Insp Mutedza stood a gentleman among men.

Even the Supreme Court judge Justice Chinembiri Bhunu acknowledged, before sentencing Madzokere, Musarurwa and Maengahama to jail that Insp Mutedza was a cop among policemen.

“He was a gentle giant, a fine gentleman par excellence,” remarked Justice Bhunu, dismissing the defence assertion that police have a tendency of provoking the public.

On the fateful day, when Insp Mutedza ordered the MDC-T activists to disperse at the Glen View 4 Shopping Centre earlier that day, they requested and he allowed them to finish braaing their meat before dispersing.

At Glen View 3 Shopping Centre, Insp Mutedza and his team though armed with lethal riot police gear, did not attack or order his men to attack anyone.

“In the face of uncompromising resistance and an attack on his person, he chose to flee rather than use his massive built and riot gear to attack anyone,” noted Justice Bhunu.

“He was therefore an exceptional man not given to abusing his power and authority even in the face of danger to himself and his men.

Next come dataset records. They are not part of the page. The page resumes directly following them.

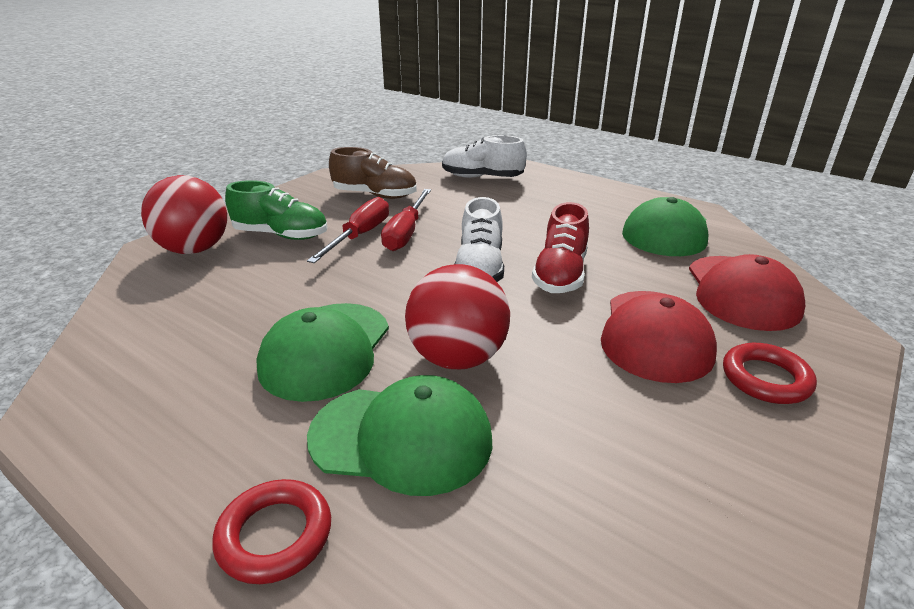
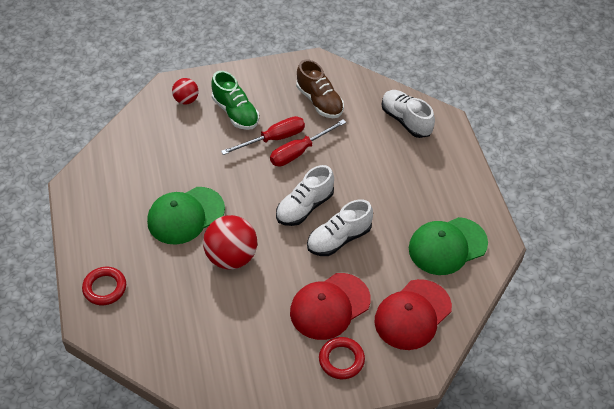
camera: 40 degrees right, 20 degrees up
(195, 249) = (186, 100): red ball -> red ball, size x0.56
(402, 438) = (173, 280): green cap -> none
(560, 274) = (339, 239): red shoe -> white shoe

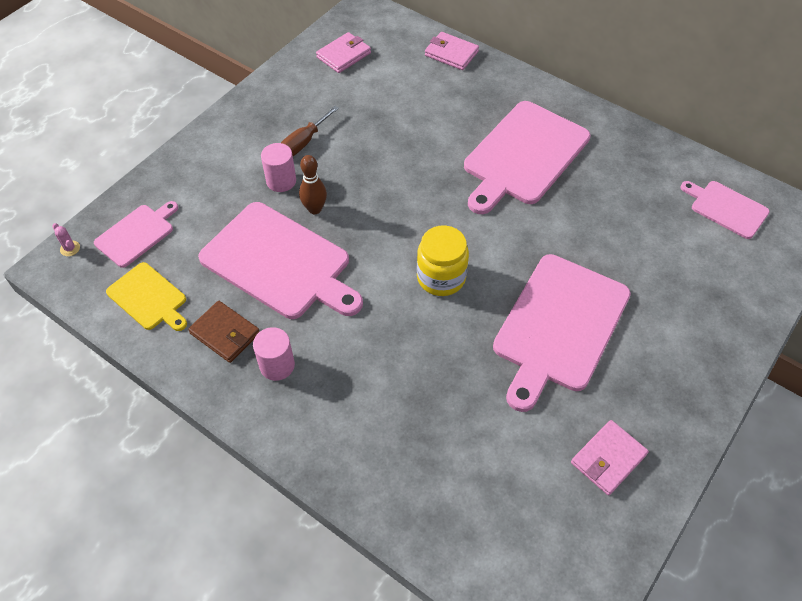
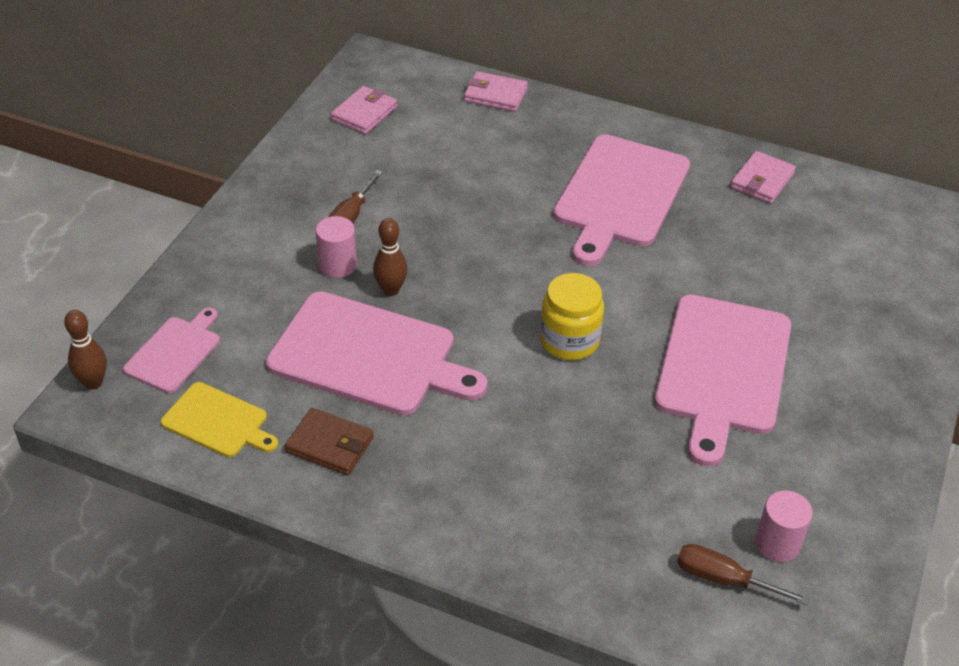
camera: 15 degrees left, 10 degrees down
(70, 248) = (93, 382): pink cactus -> brown bowling pin
(277, 365) = (407, 468): pink cylinder -> pink cylinder (777, 543)
(499, 517) = (723, 579): none -> brown screwdriver
(608, 459) = (822, 496): pink wallet -> pink wallet (762, 180)
(726, 208) = (865, 218): pink cutting board -> none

He did not attack anyone because he respected the sanctity of human life and yet the marauding group of MDC-T youths comprising the three accused persons and others did not respect his life at all.”

In this regard, the judge did not buy the defence submission that Insp Mutedza and his team invited the attack on themselves through misbehaviour.

“I accordingly find as a fact proved beyond question that the deceased and his team did not misbehave in any away warranting the barbaric attack on the police,” added Justice Bhunu.

The judge also noted that the MDC-T trio’s complicity in the commission of the despicable heinous crime amounted to an aggravating circumstance warranting the imposition of mandatory sentence.

Justice Bhunu said the position, however, could have been different if Insp Mutedza had been killed off duty, on a frolic of his own.

“The court will be failing in its duty to protect law enforcement agents and society at large if it were to impose a lenient sentence,” he said.

“Those who promote and perpetrate offences of this nature must take heed and beware that they risk a date with the hang man.”

The defence had urged the court to be lenient with the three on the basis that the doctrine of common purpose upon which they were convicted was no longer part of our law following the enactment of the new Constitution.

But Justice Bhunu found nothing in the Constitution which impugned or abrogated the doctrine of common purpose.

He ruled that the defence bid to have the doctrine of common purpose not be considered in assessing appropriate sentence because it was a Rhodesian legal tool to oppress blacks was cheap politicking and grossly illogical.

“One does not discard good law simply because it was at one time in history abused by anyone,” said Justice Bhunu.

“The common purpose doctrine is a good law of universal application, which started in the Garden of Eden.

“Those who are of a Christian disposition will remember and appreciate that the serpent did not eat the forbidden fruit and yet God himself punished it severely for influencing Adam and Eve to eat the forbidden fruit.”

In this regard, the judge said no benefit could be derived from the rather misleading defence submission that the common purpose doctrine was no longer part of our law.